Exercise directions:
Where the line with "12: (191, 38, 0.55)" appears below, start writing out lines exactly, and finish with the line with "39: (198, 68, 0.54)", which is included; write out nothing else.

Exercise data:
=== Section Start ===
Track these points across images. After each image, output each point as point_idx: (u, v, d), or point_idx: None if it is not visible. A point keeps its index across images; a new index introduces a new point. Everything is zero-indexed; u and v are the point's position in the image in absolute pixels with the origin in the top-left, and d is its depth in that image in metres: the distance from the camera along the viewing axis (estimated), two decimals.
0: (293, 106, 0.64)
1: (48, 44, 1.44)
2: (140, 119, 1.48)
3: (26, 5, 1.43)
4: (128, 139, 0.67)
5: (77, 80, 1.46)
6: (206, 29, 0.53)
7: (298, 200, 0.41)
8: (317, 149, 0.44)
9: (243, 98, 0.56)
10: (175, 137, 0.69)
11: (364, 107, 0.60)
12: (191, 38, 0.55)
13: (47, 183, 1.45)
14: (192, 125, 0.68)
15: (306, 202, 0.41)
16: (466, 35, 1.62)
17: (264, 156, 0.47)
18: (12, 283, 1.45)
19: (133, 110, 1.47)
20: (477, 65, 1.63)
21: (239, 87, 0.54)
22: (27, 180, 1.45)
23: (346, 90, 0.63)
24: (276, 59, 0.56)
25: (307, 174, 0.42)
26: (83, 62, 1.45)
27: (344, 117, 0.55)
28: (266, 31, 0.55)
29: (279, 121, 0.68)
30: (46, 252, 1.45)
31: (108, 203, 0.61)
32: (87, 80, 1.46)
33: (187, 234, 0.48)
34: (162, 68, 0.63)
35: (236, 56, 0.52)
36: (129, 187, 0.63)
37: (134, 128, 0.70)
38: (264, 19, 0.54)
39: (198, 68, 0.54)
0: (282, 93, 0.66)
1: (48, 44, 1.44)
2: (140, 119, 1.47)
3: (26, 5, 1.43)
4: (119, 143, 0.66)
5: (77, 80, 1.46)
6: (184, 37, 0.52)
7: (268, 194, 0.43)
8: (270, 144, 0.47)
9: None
=== Section End ===
=== Section Start ===
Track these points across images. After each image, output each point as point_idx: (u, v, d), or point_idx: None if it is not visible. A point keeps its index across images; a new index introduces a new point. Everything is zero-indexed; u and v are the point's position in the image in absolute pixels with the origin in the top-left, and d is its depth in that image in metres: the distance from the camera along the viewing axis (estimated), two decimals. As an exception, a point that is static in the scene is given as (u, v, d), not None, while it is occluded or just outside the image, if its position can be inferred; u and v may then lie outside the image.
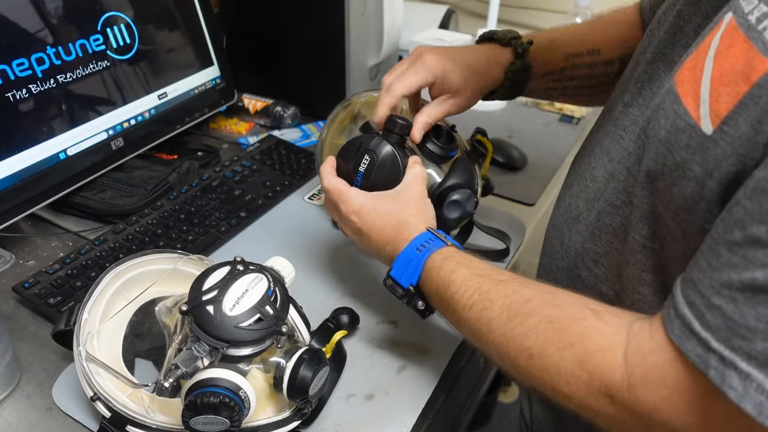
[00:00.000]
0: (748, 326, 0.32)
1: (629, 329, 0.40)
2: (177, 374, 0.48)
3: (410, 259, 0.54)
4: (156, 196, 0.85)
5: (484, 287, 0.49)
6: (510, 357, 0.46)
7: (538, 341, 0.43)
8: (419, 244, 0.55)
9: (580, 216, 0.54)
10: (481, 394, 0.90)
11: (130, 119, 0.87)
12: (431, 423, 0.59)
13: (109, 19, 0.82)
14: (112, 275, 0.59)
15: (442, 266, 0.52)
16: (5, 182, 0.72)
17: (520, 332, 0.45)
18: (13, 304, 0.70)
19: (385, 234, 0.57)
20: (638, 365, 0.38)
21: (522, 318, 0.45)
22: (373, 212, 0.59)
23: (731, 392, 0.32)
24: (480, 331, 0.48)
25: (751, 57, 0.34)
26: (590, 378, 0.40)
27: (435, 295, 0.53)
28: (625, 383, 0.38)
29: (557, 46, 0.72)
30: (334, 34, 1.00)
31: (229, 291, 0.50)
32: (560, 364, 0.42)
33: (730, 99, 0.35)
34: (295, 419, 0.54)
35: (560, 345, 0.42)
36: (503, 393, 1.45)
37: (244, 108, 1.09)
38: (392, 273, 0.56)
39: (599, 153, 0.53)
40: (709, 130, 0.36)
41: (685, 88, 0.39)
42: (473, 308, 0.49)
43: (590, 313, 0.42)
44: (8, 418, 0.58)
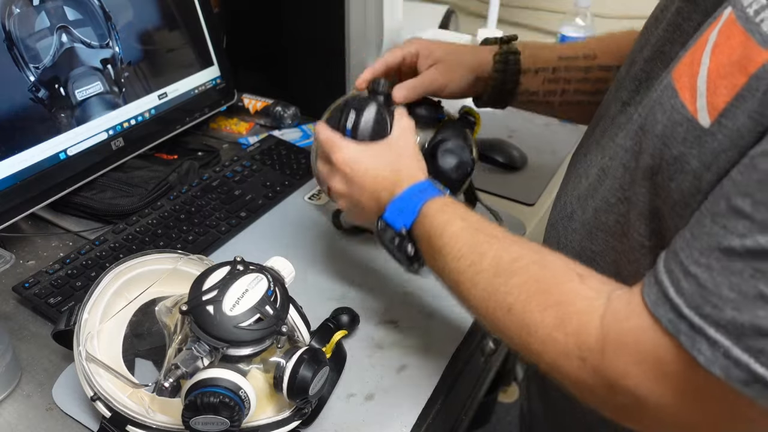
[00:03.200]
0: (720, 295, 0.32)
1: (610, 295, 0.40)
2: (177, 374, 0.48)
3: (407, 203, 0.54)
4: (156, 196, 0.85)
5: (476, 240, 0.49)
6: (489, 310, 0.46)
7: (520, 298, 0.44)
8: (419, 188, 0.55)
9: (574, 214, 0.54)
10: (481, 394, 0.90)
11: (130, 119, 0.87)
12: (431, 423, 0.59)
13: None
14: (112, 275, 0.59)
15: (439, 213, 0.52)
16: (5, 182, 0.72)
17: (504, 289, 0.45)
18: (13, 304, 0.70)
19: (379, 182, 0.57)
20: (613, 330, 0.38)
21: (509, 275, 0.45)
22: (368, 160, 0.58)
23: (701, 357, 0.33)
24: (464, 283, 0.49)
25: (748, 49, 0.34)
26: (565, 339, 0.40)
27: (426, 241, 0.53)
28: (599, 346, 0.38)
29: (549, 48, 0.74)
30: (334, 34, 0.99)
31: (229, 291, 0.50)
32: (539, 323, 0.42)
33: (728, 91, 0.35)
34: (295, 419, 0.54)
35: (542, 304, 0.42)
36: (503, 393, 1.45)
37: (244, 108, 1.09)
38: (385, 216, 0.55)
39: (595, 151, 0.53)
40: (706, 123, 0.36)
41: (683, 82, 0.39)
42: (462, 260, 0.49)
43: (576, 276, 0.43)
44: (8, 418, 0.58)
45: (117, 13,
=== Section End ===
Result:
12: (191, 38, 0.55)
13: (47, 183, 1.45)
14: (192, 125, 0.68)
15: (306, 202, 0.41)
16: (466, 35, 1.62)
17: (264, 156, 0.47)
18: (12, 283, 1.45)
19: (133, 110, 1.47)
20: (477, 65, 1.63)
21: (239, 87, 0.54)
22: (27, 180, 1.45)
23: (346, 90, 0.63)
24: (276, 59, 0.56)
25: (307, 174, 0.42)
26: (83, 62, 1.45)
27: (344, 117, 0.55)
28: (266, 31, 0.55)
29: (279, 121, 0.68)
30: (46, 252, 1.45)
31: (108, 203, 0.61)
32: (87, 80, 1.46)
33: (187, 234, 0.48)
34: (162, 68, 0.63)
35: (236, 56, 0.52)
36: (129, 187, 0.63)
37: (134, 128, 0.70)
38: (264, 19, 0.54)
39: (198, 68, 0.54)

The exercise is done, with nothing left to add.